Getting older under the sun

The sun feels great, yes, but it is responsible for some 80% of the visible signs of aging. So respect it.
The sun feels great, yes, but it is responsible for some 80% of the visible signs of aging. So respect it. [ MARIDAV | Shutterstock ]
Published April 7|Updated April 28

By Sally Moe, Times Total Media Correspondent

Did you know that 80 percent or more of the visible signs of aging are due to sun exposure?

Eighty percent is a big number. But, depending on your resolve (and your personal history), it could be a lot lower. Of course, the earlier you start protecting yourself from the sun, the better.

Young people tend to not give it much thought; old age seems far away. (Maybe that was you back in the day.) That said, many older people think the damage has already been done and there’s nothing they can do about it now. On that, they’re wrong. Recent research has shown that we continue to experience substantial UV exposure as long as we live; the majority of exposure occurs after age 40. This later exposure is often what kicks in to contribute to skin cancers, so sun protection remains critical throughout our lives.

There are many reasons to protect yourself from the sun your whole life long. As in:

• Skin cancer – Melanoma, the most serious form of skin cancer, is now one of the most common cancers in the 15-29 age bracket. But the average age of people when it is diagnosed is 65.

• UV rays damage the DNA inside skin cells. Skin cancers can begin when this damage affects the DNA of genes that control skin cell growth.

• Cataracts (if untreated, they can lead to blindness)

• Corneal burning (aka snowblindness)

• Damage to the lens

• Damage to the macula (the central portion of the retina), increased risk of macular degeneration

• UV-induced immunosuppression – overexposure to UV radiation can weaken the immune system, reducing the skin’s ability to protect against cancers and infections.

• Heat stroke

Protect yourself. A sunny day is irresistible, but never forget: The sun’s rays can do significant damage to your skin, eyes and health if you don’t take precautions. Protect your eyes with UV-blocking sunglasses, apply a high SPF sunblock every two hours when you’re outside, go indoors or seek the shade during peak hours and check your skin monthly for moles or lesions. Follow the ABCDE rule when it comes to deciding whether moles or lesions should be looked at:

A is for Asymmetry: One half of a mole or birthmark does not match the other.

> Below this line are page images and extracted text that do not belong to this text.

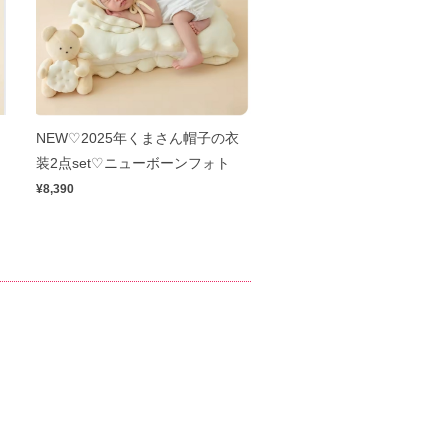
NEW♡2025年くまさん帽子の衣
装2点set♡ニューボーンフォト
¥8,390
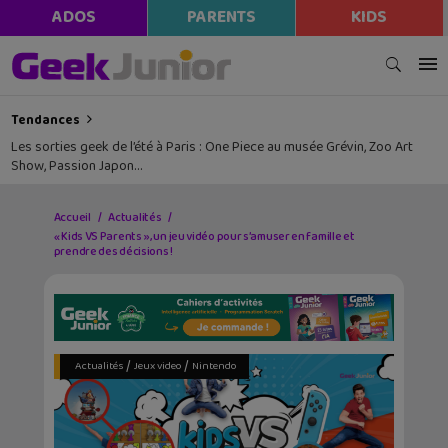
ADOS
PARENTS
KIDS
Tendances
Les sorties geek de l’été à Paris : One Piece au musée Grévin, Zoo Art
Show, Passion Japon…
Accueil
Actualités
« Kids VS Parents », un jeu vidéo pour s’amuser en famille et
prendre des décisions !
/
/
Actualités
Jeux video
Nintendo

B is for Border: The edges are irregular, ragged, notched or blurred.

C is for Color: The color is not the same all over and may include different shades of brown or black, or sometimes with patches of pink, red, white or blue.

D is for Diameter: The spot is larger than 6 millimeters across (about ¼ inch – the size of a pencil eraser), although melanomas can sometimes be smaller than this.

E is for Evolving: The mole is changing in size, shape or color.

Finally, get a full body check with a dermatologist every year.

Random facts to consider …

• Rule of thumb: if, when standing outside, your shadow is shorter than you are, seek shade or go inside.

• Ultraviolet radiation from the sun and from tanning beds is classified as a human carcinogen by the U.S. Department of Health and Human Services, and the World Health Organization.

• More people develop skin cancer because of UV tanning than develop lung cancer because of smoking (per

• Confused about UVA and UVB? Think of UVA as the aging sunlight, and UVB as the burning sunlight.